Setup a Kafka cluster with 3 nodes on CentOS 7
Apache Kafka is an open source distributed stream processing platform. From a high-level perspective, Kafka is a distributed messaging system that allows producers to send messages to a topic and consumers to read messages from a topic. Kafka is massively scalable and offers high throughput and low latency when operated in a cluster. This post explains how to set up a Kafka cluster consisting of 3 nodes for a development environment.
As we are going to set up a 3 nodes Kafka cluster we need 3 CentOS 7 Linux servers with the latest updates and JDK 1.8. In this example, I use 3 virtual machines. You can find the process to set up such a Virtual Box image in this post.
The diagram below shows the network design we will use to set up the cluster. The hostnames of the virtual machines are kafka1, kafka2, and kafka3. We also assign a fixed IP address for each of the servers (see next section).

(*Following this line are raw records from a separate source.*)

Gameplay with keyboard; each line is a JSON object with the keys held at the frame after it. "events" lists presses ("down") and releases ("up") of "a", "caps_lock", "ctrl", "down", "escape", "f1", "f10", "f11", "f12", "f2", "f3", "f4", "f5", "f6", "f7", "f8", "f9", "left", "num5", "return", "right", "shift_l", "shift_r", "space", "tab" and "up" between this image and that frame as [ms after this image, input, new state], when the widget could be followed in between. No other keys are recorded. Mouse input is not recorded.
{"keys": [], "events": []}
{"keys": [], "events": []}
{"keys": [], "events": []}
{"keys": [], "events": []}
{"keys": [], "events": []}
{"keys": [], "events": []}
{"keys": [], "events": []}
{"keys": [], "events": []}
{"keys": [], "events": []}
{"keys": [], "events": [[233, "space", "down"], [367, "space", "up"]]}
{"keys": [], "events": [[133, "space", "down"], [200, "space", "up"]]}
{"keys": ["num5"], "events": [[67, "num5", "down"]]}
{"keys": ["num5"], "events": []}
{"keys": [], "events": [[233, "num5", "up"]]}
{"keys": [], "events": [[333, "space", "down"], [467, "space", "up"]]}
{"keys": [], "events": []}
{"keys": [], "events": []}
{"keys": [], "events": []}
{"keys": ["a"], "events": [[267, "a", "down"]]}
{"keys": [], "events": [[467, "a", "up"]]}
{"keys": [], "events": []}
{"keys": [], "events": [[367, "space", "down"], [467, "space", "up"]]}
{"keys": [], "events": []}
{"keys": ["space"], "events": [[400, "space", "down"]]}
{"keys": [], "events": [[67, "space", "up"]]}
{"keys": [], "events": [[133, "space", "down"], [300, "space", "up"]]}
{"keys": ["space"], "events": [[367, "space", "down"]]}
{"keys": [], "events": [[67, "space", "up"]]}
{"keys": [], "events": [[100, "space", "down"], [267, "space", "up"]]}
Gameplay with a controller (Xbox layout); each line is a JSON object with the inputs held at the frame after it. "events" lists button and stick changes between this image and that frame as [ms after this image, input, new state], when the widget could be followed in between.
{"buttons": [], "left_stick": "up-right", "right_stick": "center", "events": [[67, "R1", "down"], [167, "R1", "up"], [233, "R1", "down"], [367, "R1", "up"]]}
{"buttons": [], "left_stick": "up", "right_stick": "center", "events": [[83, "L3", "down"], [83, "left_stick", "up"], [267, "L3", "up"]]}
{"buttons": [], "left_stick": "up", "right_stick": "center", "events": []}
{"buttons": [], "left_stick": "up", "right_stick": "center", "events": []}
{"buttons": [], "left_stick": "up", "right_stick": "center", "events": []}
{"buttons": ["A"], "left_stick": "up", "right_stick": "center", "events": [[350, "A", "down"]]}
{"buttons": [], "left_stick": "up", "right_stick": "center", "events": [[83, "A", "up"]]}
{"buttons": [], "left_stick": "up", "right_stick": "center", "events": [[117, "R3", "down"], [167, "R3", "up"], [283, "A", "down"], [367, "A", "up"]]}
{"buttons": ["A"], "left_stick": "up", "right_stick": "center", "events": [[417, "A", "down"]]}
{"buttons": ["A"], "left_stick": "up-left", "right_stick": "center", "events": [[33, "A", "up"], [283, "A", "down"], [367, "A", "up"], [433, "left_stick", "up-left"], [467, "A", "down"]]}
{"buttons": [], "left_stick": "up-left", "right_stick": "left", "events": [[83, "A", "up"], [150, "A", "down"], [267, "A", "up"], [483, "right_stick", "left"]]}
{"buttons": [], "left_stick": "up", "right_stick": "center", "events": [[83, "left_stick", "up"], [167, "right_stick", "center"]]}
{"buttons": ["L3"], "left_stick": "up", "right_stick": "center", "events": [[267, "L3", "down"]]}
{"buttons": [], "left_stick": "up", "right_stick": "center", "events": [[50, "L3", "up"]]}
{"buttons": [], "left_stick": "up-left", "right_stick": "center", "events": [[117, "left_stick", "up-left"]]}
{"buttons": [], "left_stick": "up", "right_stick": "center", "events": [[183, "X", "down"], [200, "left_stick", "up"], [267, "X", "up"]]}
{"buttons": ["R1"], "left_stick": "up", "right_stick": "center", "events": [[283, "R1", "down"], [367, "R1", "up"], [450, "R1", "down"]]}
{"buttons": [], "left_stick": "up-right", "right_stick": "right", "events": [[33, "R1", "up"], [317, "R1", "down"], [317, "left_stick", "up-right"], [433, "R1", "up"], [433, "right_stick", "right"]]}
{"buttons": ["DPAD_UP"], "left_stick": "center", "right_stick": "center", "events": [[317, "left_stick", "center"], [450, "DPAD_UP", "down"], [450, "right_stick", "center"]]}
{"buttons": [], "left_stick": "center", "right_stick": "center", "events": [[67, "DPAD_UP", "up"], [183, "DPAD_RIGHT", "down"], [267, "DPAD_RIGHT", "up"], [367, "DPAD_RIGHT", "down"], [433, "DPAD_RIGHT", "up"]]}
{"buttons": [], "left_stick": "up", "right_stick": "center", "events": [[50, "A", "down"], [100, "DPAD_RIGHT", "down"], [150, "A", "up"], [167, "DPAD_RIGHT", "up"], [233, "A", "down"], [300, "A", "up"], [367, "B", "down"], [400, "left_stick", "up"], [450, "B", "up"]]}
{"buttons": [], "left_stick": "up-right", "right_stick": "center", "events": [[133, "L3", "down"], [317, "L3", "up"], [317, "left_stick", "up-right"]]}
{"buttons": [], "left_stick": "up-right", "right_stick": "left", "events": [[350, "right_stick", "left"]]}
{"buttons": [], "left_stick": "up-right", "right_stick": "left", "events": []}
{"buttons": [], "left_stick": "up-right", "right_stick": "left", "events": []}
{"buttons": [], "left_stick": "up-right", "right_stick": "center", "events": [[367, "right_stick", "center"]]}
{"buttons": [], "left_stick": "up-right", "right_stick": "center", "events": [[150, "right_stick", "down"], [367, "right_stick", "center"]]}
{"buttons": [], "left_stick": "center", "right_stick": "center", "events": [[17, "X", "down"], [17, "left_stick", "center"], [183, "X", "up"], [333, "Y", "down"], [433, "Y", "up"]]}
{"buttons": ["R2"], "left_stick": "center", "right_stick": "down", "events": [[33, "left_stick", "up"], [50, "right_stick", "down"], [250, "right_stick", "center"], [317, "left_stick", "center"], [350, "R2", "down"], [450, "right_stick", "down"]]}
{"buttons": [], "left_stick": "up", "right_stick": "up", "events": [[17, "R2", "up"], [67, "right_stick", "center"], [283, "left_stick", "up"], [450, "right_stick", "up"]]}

Additionally, we will create firewall rules to ensure that the cluster nodes can communicate with each other. The required ports are 2888, 3888 and 2181 for ZooKeeper and 9092 for Kafka.
Assign static IP Addresses
To set up the cluster we should assign fixed IP addresses to our cluster nodes. This simplifies the ZooKeeper and Kafka configurations described in subsequent steps.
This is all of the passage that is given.